> [Input data]:
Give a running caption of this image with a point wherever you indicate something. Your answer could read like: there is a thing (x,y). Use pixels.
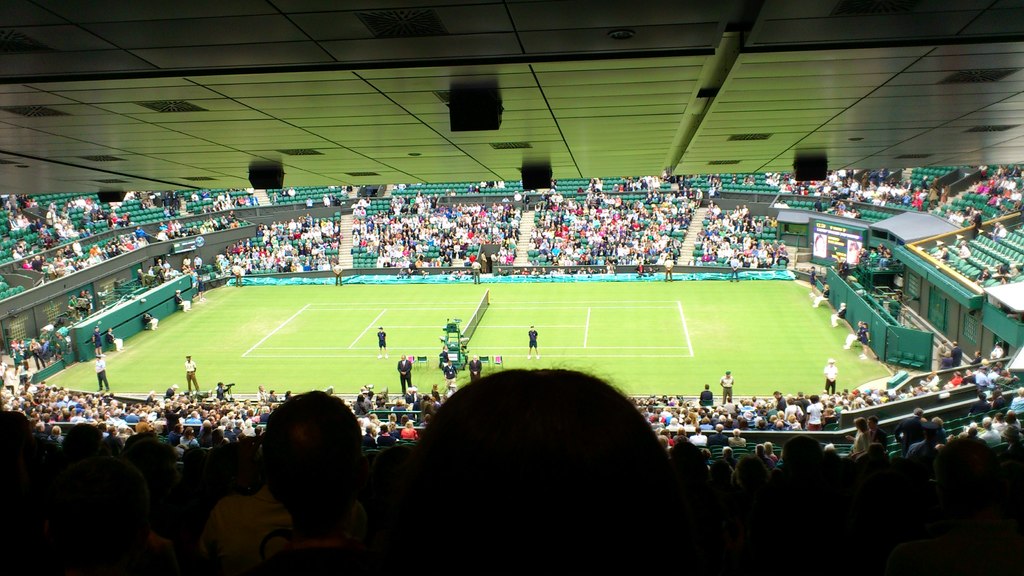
This image is clicked at a stadium (647,334). In the center of the image (391,323) there is a ground (666,320). There is grass (573,331) on the ground (224,332). There are a few people (725,392) standing on the ground (522,355). Around the ground (233,319) there are many people (267,237) sitting on the chairs (202,227). At the top (525,82) there is the ceiling (381,101).
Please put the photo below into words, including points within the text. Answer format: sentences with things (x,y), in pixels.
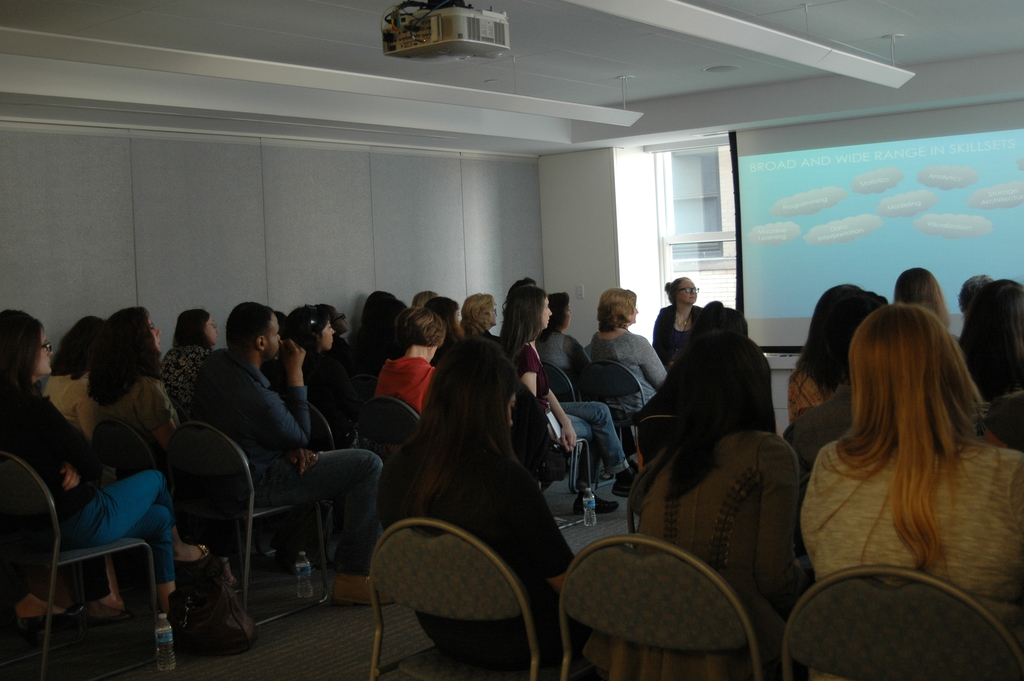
There are so many people (778,461) sitting on a row and seeing at the projector screen (1023,273) hanging from the wall (993,107).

> [Exercise directions]:
When copying, output the data exactly and leave out the pictures.

> [Your response]:
Give a running caption of this image with a point wherever you indicate something. Your answer could read like: there is a thing (x,y). Use pixels.
This image is clicked at a stadium (647,334). In the center of the image (391,323) there is a ground (666,320). There is grass (573,331) on the ground (224,332). There are a few people (725,392) standing on the ground (522,355). Around the ground (233,319) there are many people (267,237) sitting on the chairs (202,227). At the top (525,82) there is the ceiling (381,101).
Please put the photo below into words, including points within the text. Answer format: sentences with things (x,y), in pixels.
There are so many people (778,461) sitting on a row and seeing at the projector screen (1023,273) hanging from the wall (993,107).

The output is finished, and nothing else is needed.